▸ **Try it**: Copy out the full listing exactly, omitting any picture it contains.

▸ **Records for this task**:
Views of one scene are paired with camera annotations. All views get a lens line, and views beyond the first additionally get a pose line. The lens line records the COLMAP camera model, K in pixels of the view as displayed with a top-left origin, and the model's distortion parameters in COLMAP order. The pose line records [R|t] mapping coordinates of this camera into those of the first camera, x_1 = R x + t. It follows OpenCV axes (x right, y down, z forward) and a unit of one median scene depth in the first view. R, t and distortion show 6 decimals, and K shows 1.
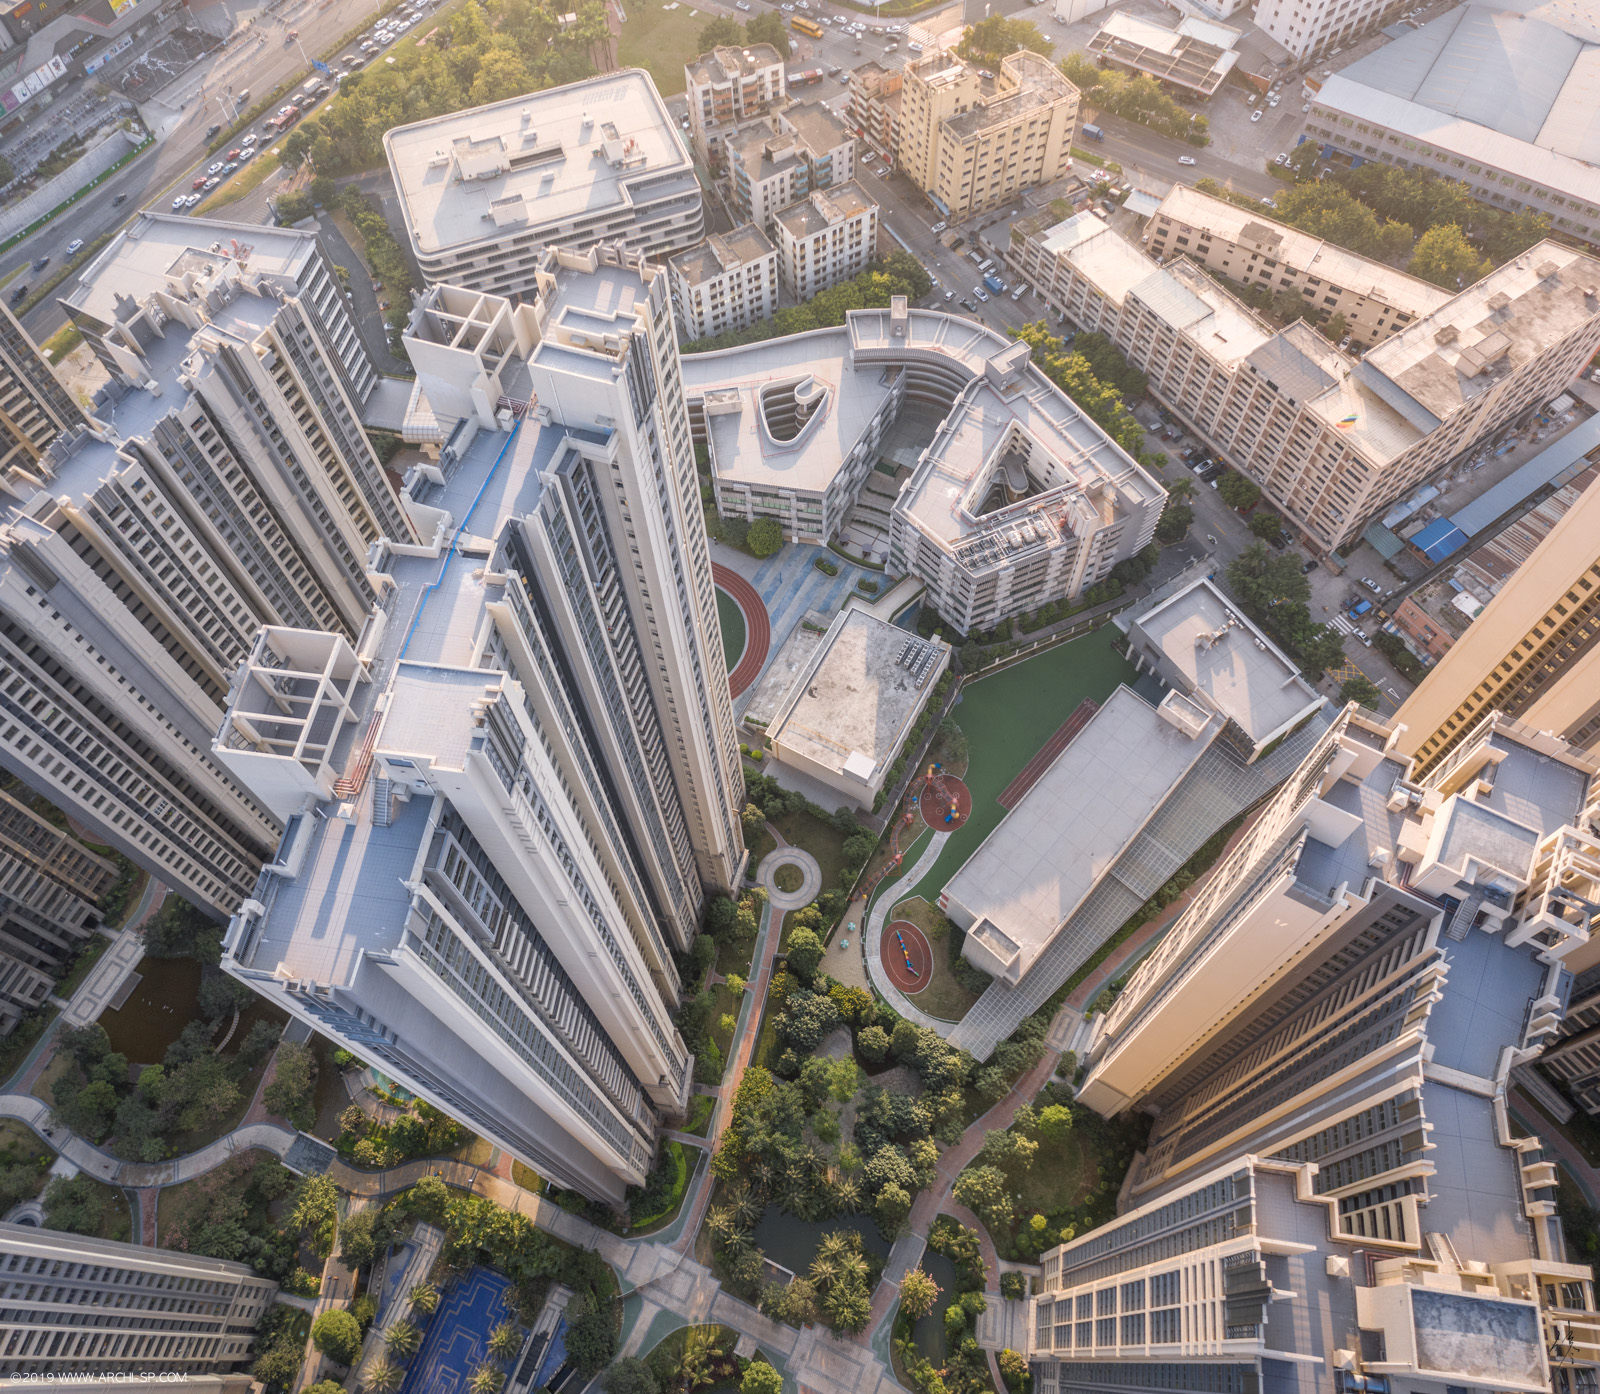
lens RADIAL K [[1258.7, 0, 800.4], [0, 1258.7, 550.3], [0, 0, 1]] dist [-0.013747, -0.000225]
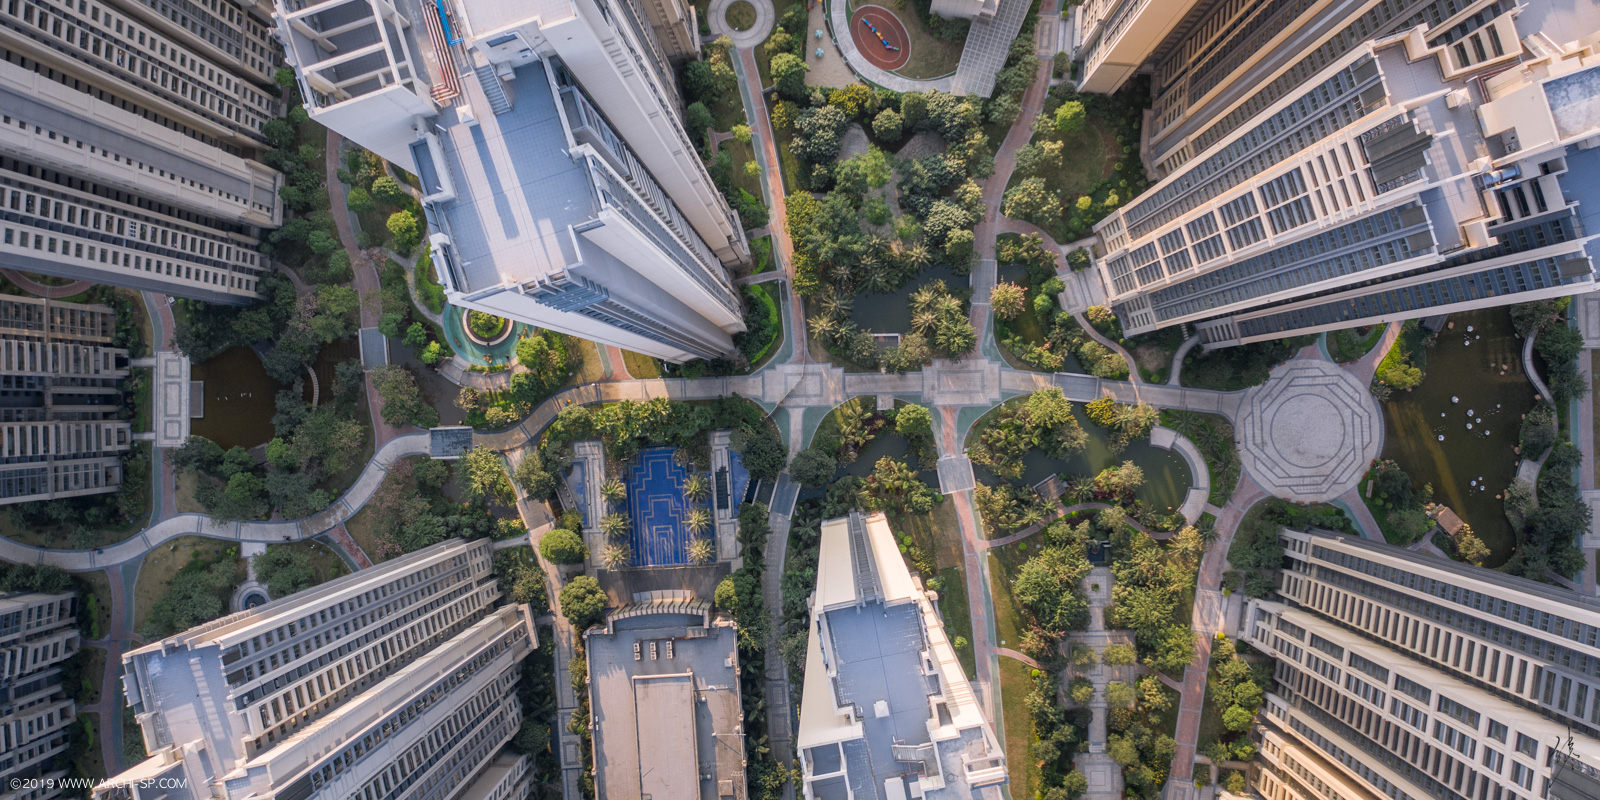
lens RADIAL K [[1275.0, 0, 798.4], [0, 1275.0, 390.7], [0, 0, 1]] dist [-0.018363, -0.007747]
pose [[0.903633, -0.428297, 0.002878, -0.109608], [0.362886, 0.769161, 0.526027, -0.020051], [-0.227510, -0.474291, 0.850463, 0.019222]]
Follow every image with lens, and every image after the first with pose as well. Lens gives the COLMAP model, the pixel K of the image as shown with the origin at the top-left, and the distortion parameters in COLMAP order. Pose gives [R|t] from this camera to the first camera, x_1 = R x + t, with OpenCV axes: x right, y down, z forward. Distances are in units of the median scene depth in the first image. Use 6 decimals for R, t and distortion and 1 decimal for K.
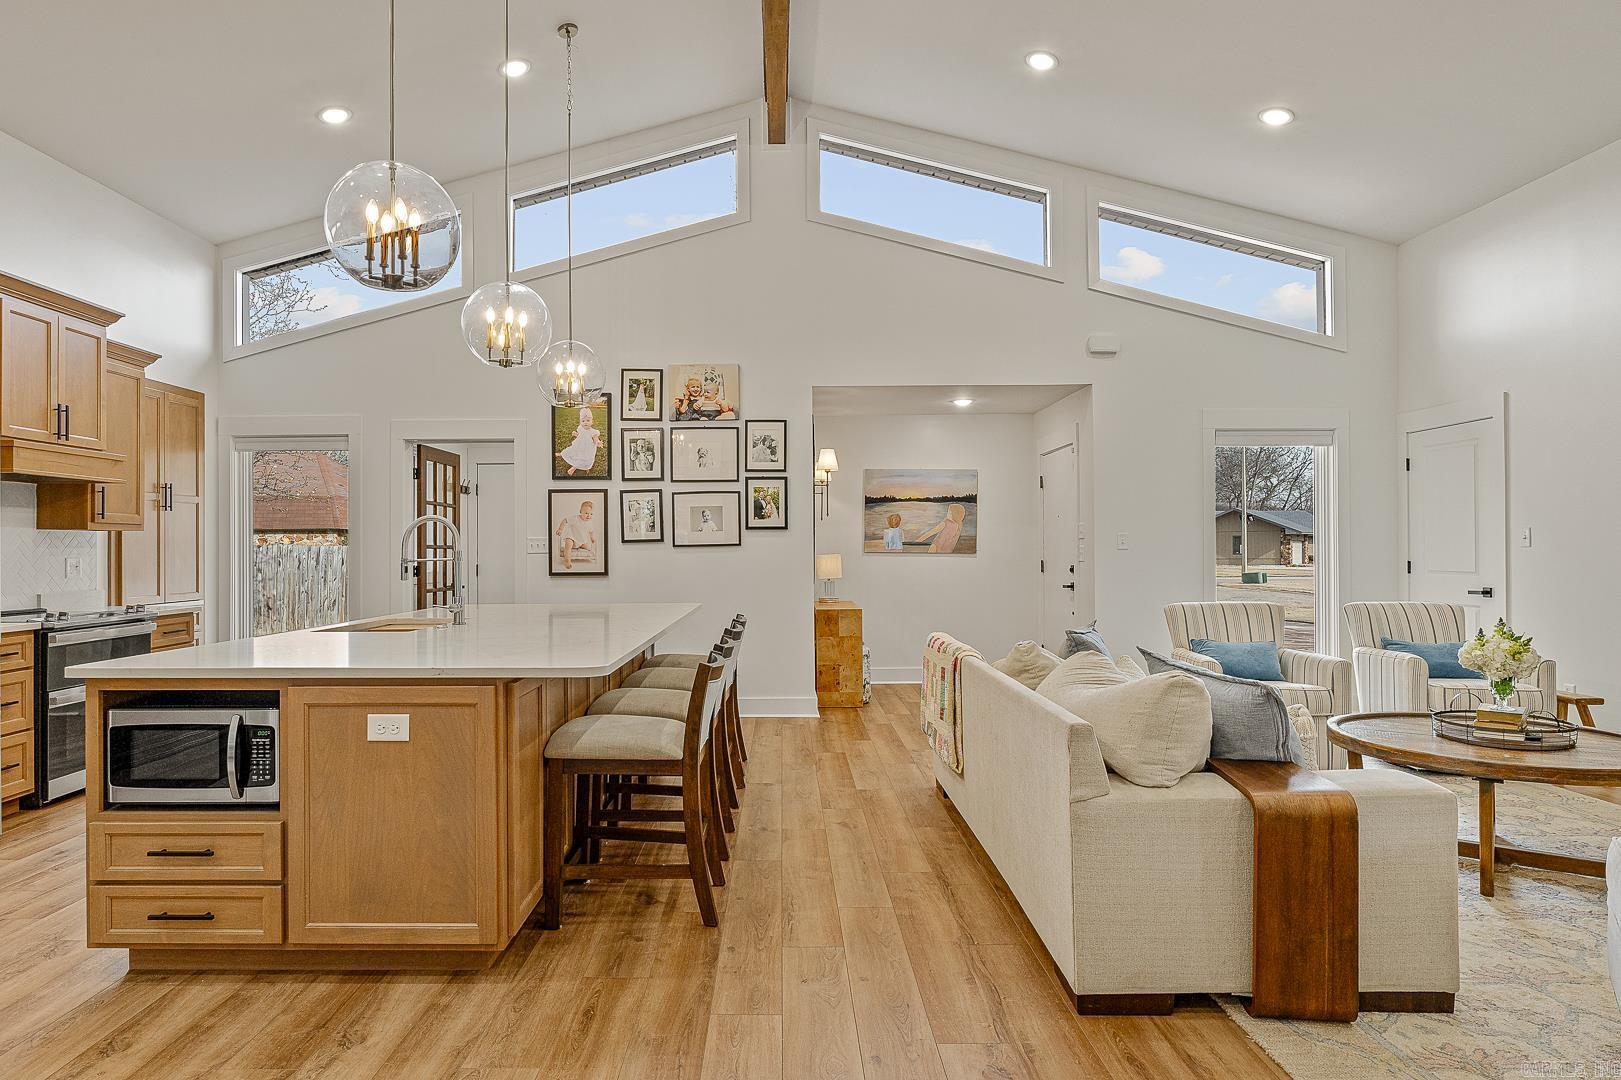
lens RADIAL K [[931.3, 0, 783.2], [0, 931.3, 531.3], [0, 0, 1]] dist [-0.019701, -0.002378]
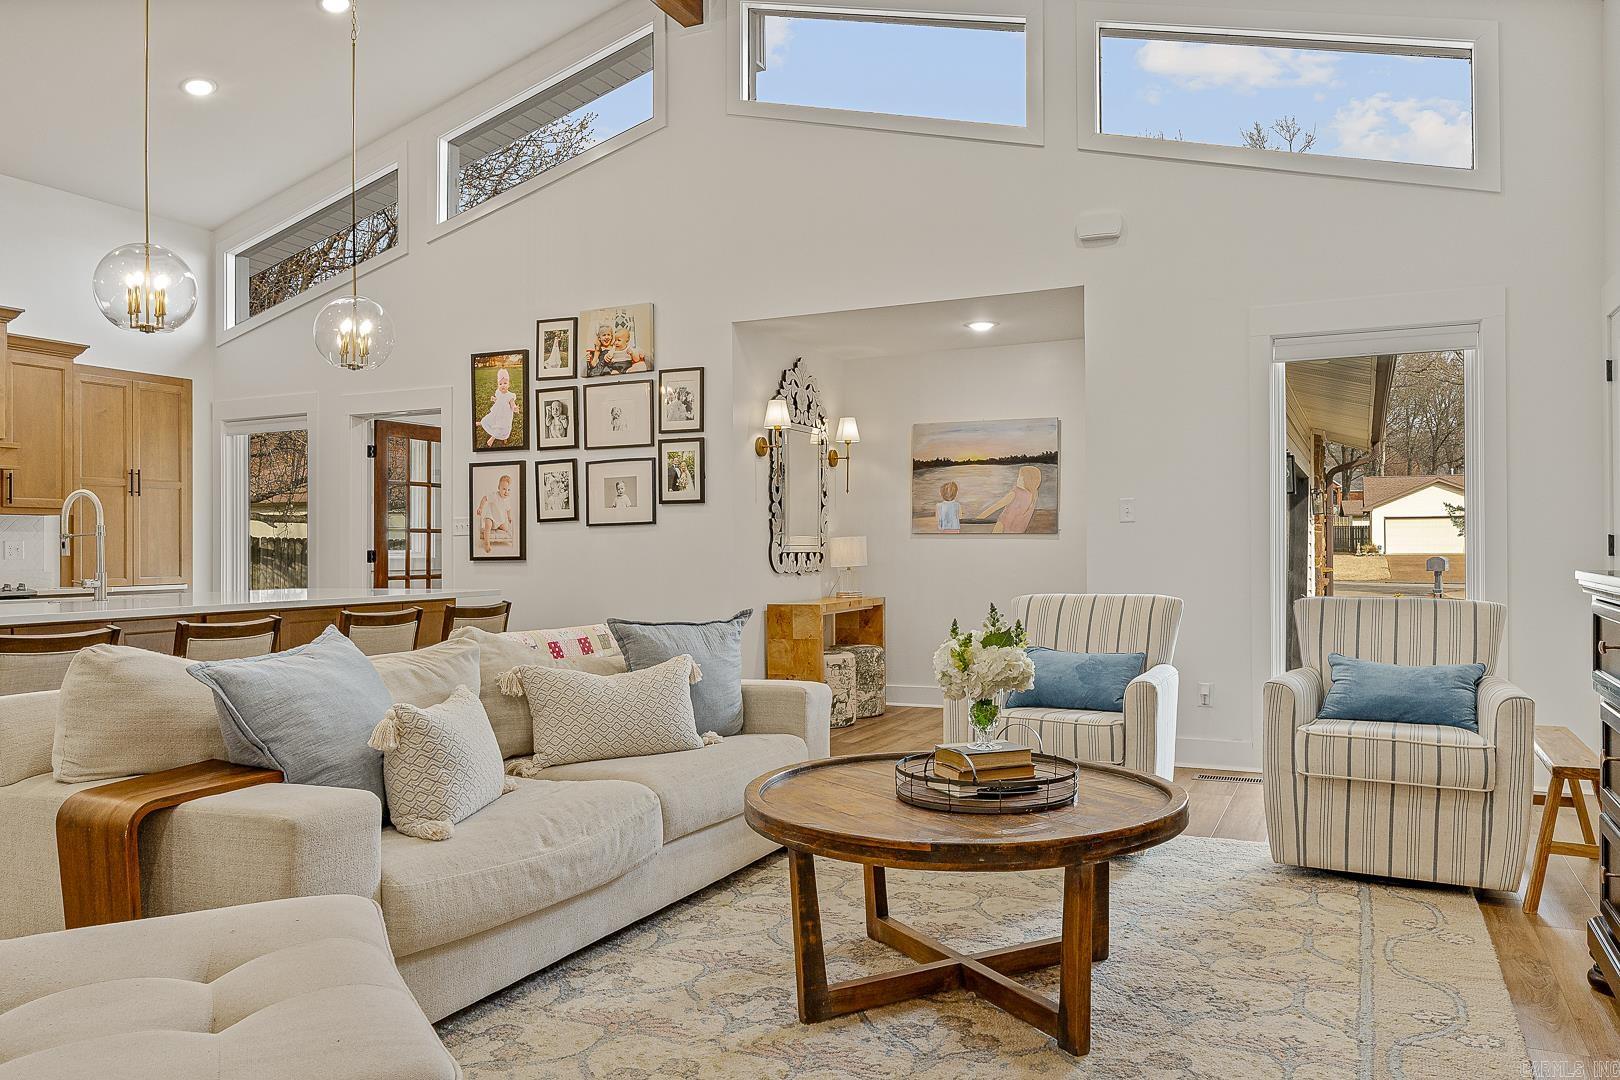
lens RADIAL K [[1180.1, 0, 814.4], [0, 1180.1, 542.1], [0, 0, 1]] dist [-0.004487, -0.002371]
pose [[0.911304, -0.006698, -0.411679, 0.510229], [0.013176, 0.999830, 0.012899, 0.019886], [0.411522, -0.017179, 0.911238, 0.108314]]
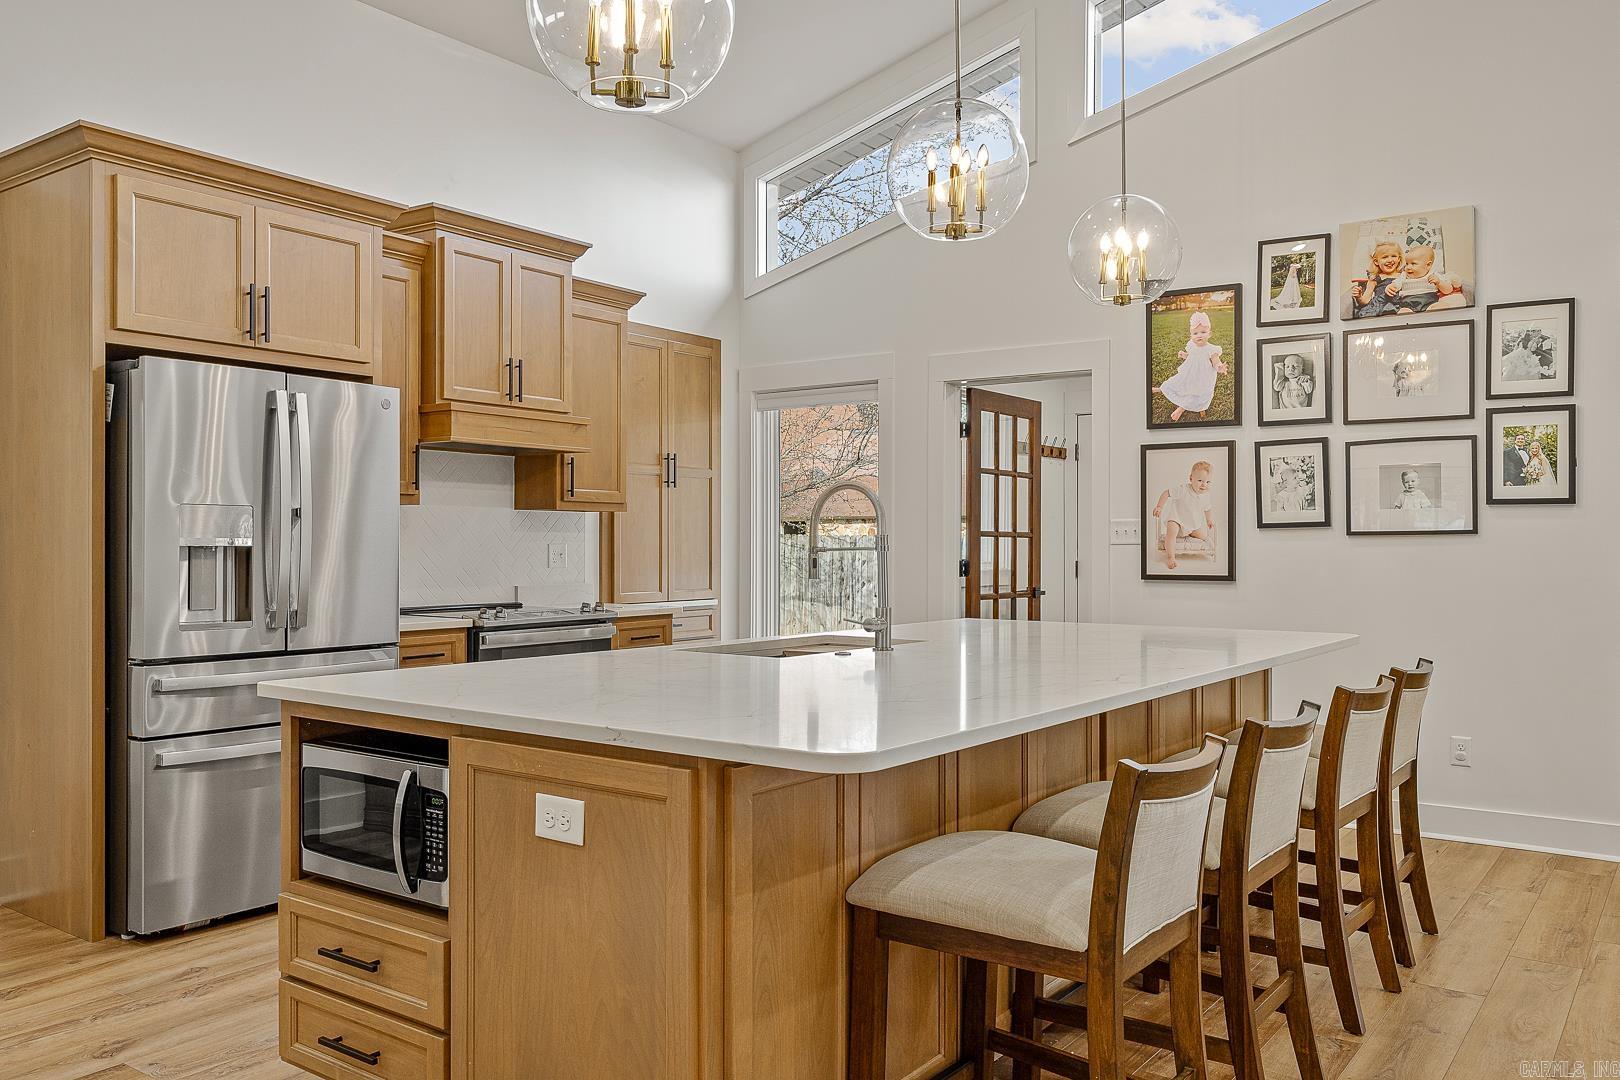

▸ **Your solution**:
Views of one scene are paired with camera annotations. All views get a lens line, and views beyond the first additionally get a pose line. The lens line records the COLMAP camera model, K in pixels of the view as displayed with a top-left origin, and the model's distortion parameters in COLMAP order. The pose line records [R|t] mapping coordinates of this camera into those of the first camera, x_1 = R x + t. It follows OpenCV axes (x right, y down, z forward) and a unit of one median scene depth in the first view. R, t and distortion show 6 decimals, and K shows 1.
lens RADIAL K [[1258.7, 0, 800.4], [0, 1258.7, 550.3], [0, 0, 1]] dist [-0.013747, -0.000225]
lens RADIAL K [[1275.0, 0, 798.4], [0, 1275.0, 390.7], [0, 0, 1]] dist [-0.018363, -0.007747]
pose [[0.903633, -0.428297, 0.002878, -0.109608], [0.362886, 0.769161, 0.526027, -0.020051], [-0.227510, -0.474291, 0.850463, 0.019222]]
Follow every image with lens, and every image after the first with pose as well. Lens gives the COLMAP model, the pixel K of the image as shown with the origin at the top-left, and the distortion parameters in COLMAP order. Pose gives [R|t] from this camera to the first camera, x_1 = R x + t, with OpenCV axes: x right, y down, z forward. Distances are in units of the median scene depth in the first image. Use 6 decimals for R, t and distortion and 1 decimal for K.
lens RADIAL K [[931.3, 0, 783.2], [0, 931.3, 531.3], [0, 0, 1]] dist [-0.019701, -0.002378]
lens RADIAL K [[1180.1, 0, 814.4], [0, 1180.1, 542.1], [0, 0, 1]] dist [-0.004487, -0.002371]
pose [[0.911304, -0.006698, -0.411679, 0.510229], [0.013176, 0.999830, 0.012899, 0.019886], [0.411522, -0.017179, 0.911238, 0.108314]]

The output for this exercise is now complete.